Personally, I hope I'm not in this conflict simply because it feels good to one-up anyone, but there's nothing wrong with modest confidence in one's desire to uphold the reputation of the Gospel. A related note: Fuglesang is, among other things, a comedian, and I sometimes find his jocularity a bit off-putting. (Note the subtitle!) Maybe you won't. It doesn't diminish the book's usefulness. However, at times it introduces a bit of dissonance when, on the one hand, he proposes excellent guidelines for pursuing dialogue in a courteous and receptive spirit, but then he himself uses some spicy nicknames for the people he's helping us oppose.

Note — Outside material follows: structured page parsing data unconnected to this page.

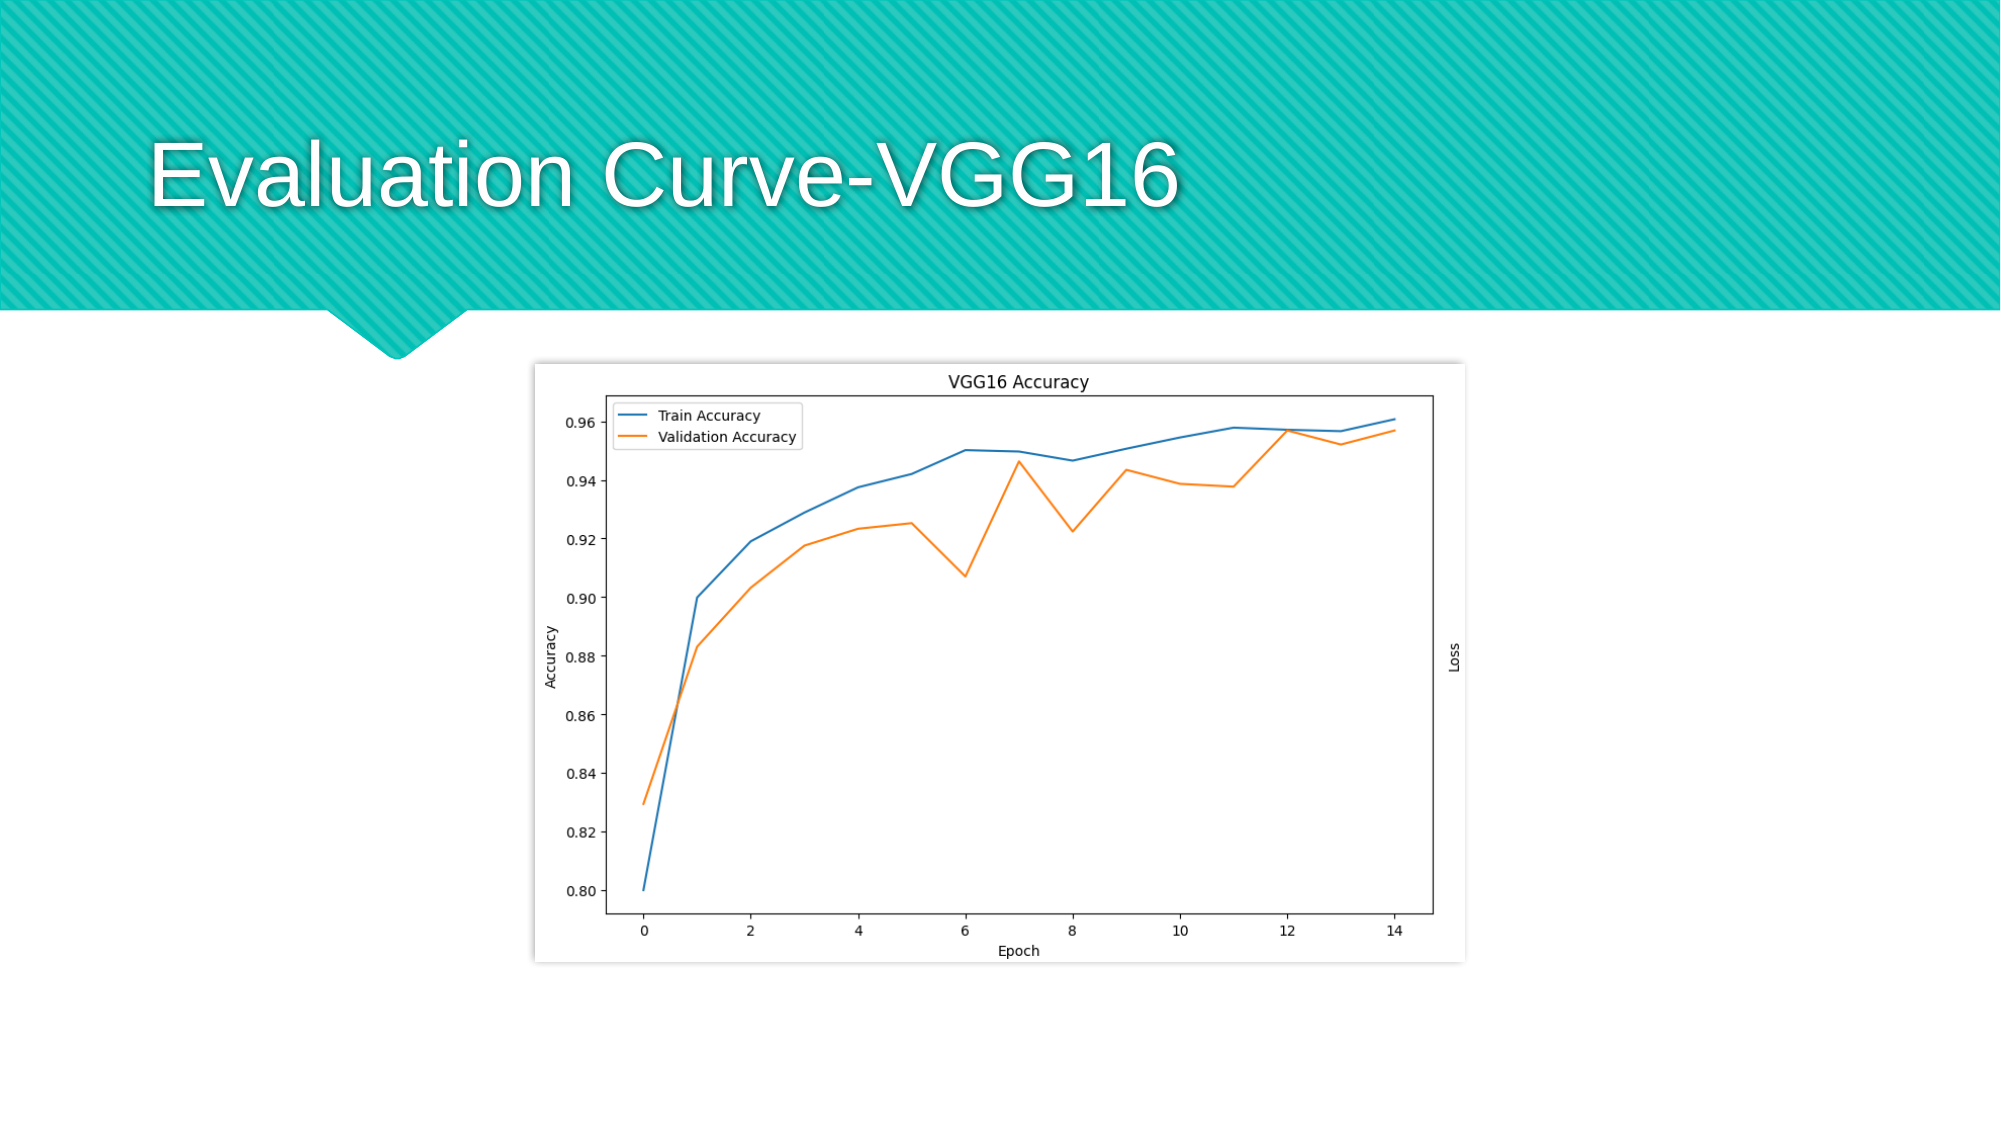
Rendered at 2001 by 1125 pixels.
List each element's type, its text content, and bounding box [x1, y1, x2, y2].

title Evaluation Curve-VGG16 [132, 73, 1868, 233]
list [535, 364, 1465, 962]
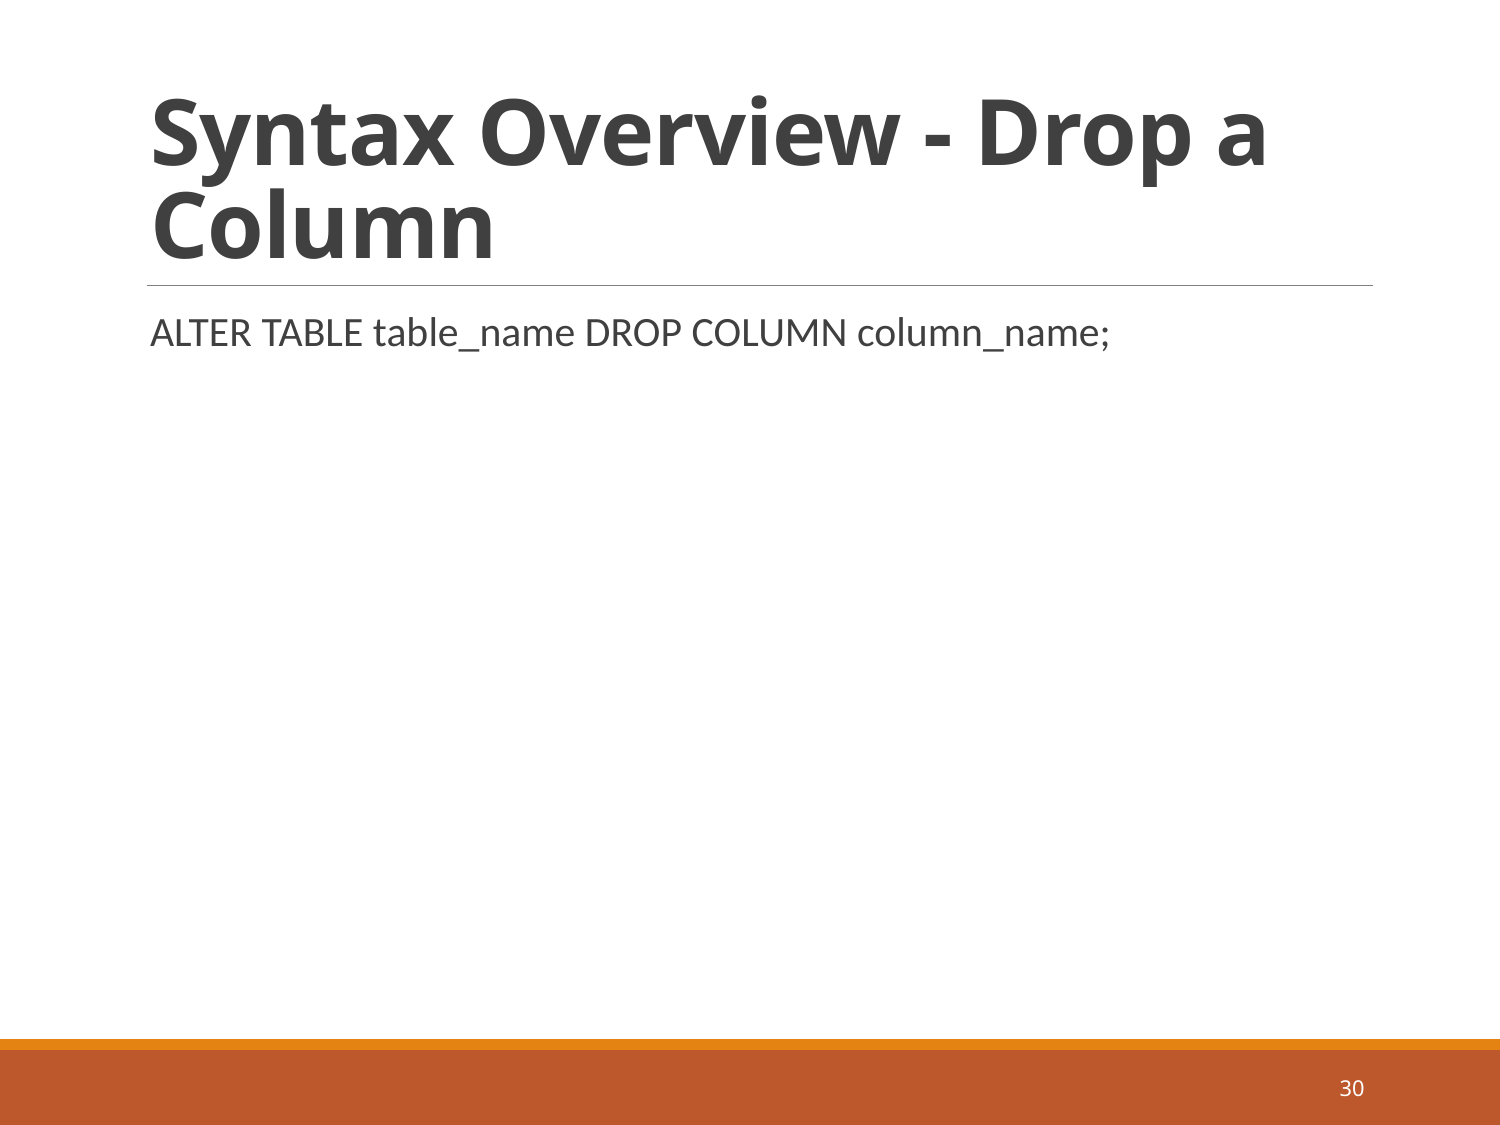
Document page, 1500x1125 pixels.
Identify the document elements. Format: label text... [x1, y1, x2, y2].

title Syntax Overview - Drop a Column [135, 47, 1373, 285]
list ALTER TABLE table_name DROP COLUMN column_name; [135, 302, 1373, 963]
slide_number 30 [1218, 1059, 1380, 1120]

On balance, yes, I'm glad I have it.


Here's the review that appeared in Friends Journal. And in Popmatters.


Peter Wehner's urgent take: "American Christians Face a Choice: The faithful can still repair the wreckage they have wrought."

Lindsay Winslow Brown on the Pentagon's religious affiliation codes.

Becky Ankeny, "Lifting the Weight." ("What Big Bad John did for the miners reminds me of what Jesus does for us every one of our days.")

Kristin Kobes Du Mez on defining evangelicalism—what interests her about this theme, and what doesn't.


From a bootleg album of J.B. Hutto and the New Hawks performing in Warsaw in 1982: "Rock Me Baby." (Audio only. Listen to the enthusiastic crowd!)